▸ **Task details**
Give the records again, every one, exactly.
----
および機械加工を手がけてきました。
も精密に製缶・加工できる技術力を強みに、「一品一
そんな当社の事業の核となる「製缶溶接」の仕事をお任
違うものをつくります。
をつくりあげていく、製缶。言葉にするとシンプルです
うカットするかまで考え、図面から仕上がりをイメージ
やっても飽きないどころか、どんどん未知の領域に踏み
----
▸ **Output for this exercise**
および機械加工を手がけてきました。
も精密に製缶・加工できる技術力を強みに、「一品一
そんな当社の事業の核となる「製缶溶接」の仕事をお任
違うものをつくります。
をつくりあげていく、製缶。言葉にするとシンプルです
うカットするかまで考え、図面から仕上がりをイメージ
やっても飽きないどころか、どんどん未知の領域に踏み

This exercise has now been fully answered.